*TASK INSTRUCTIONS*: Reading the data below, count the lines that carry the string "feTurbulence". Give nothing but the count.

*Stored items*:
====

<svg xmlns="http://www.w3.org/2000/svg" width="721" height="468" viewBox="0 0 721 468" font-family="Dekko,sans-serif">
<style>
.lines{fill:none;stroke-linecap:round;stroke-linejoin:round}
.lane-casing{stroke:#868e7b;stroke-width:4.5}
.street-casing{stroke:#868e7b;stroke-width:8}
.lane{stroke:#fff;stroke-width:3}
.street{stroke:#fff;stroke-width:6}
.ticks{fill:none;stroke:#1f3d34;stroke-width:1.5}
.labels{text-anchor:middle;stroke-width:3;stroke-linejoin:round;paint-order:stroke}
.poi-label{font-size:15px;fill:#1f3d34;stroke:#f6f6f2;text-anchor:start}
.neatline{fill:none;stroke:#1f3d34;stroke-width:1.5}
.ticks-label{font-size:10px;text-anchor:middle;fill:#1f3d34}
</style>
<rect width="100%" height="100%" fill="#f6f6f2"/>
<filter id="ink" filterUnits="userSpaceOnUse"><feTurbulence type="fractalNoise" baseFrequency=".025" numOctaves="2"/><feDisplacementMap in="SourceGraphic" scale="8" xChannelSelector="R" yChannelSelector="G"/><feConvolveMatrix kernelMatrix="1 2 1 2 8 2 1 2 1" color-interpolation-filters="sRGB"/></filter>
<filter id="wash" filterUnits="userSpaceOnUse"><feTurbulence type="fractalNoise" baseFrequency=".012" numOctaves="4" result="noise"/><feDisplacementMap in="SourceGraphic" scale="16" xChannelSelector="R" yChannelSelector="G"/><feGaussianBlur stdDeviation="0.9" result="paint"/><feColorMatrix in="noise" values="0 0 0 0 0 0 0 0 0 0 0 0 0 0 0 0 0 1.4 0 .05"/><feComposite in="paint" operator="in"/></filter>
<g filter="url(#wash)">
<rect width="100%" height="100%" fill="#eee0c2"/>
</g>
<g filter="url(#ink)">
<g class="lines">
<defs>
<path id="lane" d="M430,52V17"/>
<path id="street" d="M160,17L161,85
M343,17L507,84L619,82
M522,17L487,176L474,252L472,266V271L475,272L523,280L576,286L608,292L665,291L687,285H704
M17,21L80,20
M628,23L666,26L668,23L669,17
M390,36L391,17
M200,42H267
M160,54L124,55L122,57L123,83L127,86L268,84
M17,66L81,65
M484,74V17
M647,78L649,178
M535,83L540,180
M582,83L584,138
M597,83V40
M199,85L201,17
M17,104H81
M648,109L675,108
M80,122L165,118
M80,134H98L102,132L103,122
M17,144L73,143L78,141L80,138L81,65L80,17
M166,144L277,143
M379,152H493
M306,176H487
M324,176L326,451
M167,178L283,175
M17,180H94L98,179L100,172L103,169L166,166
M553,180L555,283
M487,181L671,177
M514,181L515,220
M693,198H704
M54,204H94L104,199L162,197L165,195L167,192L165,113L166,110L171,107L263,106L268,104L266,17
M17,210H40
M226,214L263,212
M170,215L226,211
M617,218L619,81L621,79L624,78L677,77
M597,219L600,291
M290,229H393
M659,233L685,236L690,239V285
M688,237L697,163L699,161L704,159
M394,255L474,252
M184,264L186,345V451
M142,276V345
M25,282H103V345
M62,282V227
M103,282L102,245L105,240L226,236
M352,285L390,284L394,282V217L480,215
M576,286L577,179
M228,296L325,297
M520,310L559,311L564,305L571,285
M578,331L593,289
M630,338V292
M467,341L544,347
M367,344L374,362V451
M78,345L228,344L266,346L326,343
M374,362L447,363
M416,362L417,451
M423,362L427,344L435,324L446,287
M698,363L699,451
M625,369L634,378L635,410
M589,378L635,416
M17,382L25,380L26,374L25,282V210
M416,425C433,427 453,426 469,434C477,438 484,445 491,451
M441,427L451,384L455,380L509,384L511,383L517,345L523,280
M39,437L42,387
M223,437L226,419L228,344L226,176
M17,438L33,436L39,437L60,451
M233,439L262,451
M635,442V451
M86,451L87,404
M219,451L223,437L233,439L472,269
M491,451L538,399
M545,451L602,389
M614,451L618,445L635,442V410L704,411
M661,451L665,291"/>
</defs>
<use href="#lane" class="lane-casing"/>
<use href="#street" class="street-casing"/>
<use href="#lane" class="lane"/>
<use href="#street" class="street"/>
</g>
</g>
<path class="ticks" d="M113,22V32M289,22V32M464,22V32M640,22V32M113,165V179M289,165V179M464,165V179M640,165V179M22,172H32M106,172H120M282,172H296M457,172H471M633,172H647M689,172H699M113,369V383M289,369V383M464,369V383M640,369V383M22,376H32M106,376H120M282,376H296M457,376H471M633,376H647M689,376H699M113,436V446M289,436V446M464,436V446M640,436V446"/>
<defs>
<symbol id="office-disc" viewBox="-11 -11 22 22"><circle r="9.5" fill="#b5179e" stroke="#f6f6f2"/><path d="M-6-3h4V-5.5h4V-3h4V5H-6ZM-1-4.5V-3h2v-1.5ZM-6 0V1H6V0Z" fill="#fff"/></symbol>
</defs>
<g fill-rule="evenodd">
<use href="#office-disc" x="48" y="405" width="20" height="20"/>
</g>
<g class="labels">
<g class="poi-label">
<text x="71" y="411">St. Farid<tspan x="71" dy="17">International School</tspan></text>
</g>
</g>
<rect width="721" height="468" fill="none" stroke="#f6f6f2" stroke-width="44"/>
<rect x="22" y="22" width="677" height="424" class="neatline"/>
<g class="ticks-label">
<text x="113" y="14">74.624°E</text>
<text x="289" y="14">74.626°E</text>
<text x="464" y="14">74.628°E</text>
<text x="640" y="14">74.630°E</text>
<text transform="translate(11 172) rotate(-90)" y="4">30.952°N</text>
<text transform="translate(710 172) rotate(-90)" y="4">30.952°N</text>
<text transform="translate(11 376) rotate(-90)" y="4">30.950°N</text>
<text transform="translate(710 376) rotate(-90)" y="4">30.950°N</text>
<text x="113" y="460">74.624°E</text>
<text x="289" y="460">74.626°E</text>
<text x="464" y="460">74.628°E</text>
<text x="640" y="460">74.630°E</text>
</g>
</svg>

====

*THE COMPLETED TASK*: 2